Investing.com - U.S. natural gas futures fell sharply on Tuesday, extending a pullback from the highest level in six weeks as traders began to react to the reality that higher summer demand for the commodity is coming to an end.
Demand for natural gas tends to rise in the summer months as warmer temperatures increase the need for gas-fired electricity to power air conditioning.
But with autumn due to start on September 22, power burns to feed air conditioning demand have probably peaked for now, market analysts said.
U.S. natural gas for October delivery was at $2.995 per million British thermal units by 8:20AM ET (1220GMT), down 7.5 cents, or around 2.5%. It rose to its best level since July 20 at $3.088 last Friday.

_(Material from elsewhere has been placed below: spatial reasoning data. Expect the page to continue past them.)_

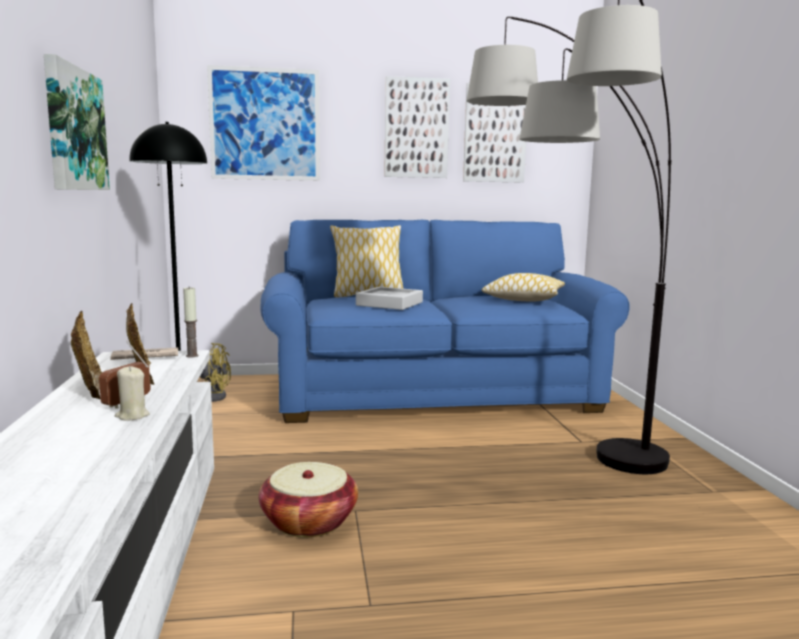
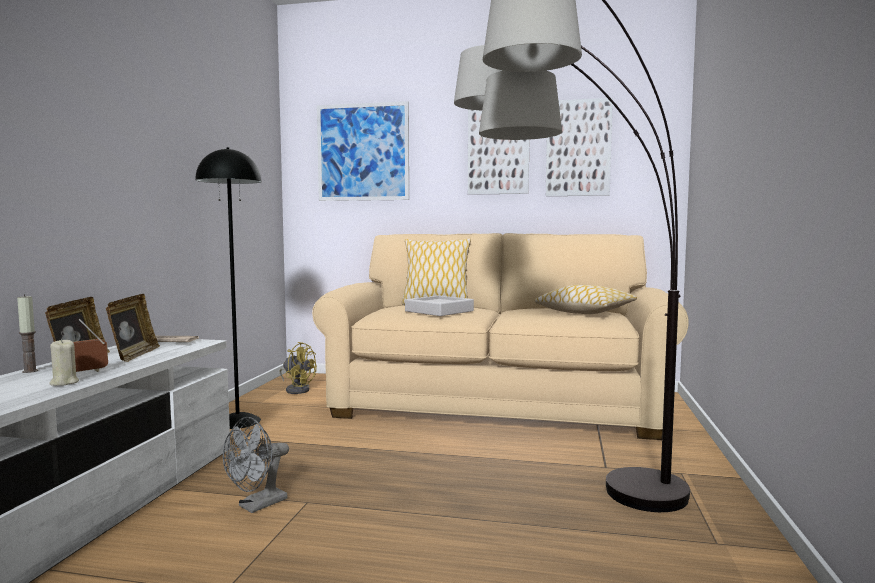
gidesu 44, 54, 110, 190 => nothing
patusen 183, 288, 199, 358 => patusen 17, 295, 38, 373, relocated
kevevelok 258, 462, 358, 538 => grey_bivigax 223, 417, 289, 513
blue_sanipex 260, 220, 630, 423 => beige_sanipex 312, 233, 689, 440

Futures did not settle on Monday due to the U.S. Labor Day holiday.
Summer heat has waned and cooler temperatures beckon with the approach of autumn, when gas demand typically slackens and prices fall.
Total natural gas in storage currently stands at 3.155 trillion cubic feet, according to the U.S. Energy Information Administration, around 7.0% lower than levels at this time a year ago and less than 1.0% above the five-year average for this time of year.
Early market expectations for this week's storage data due on Thursday is for a build in a range between 58 and 67 billion cubic feet in the week ended September 1.
That compares with a gain of 30 billion cubic feet in the preceding week, a build of 36 billion a year earlier and a five-year average rise of 58 billion cubic feet.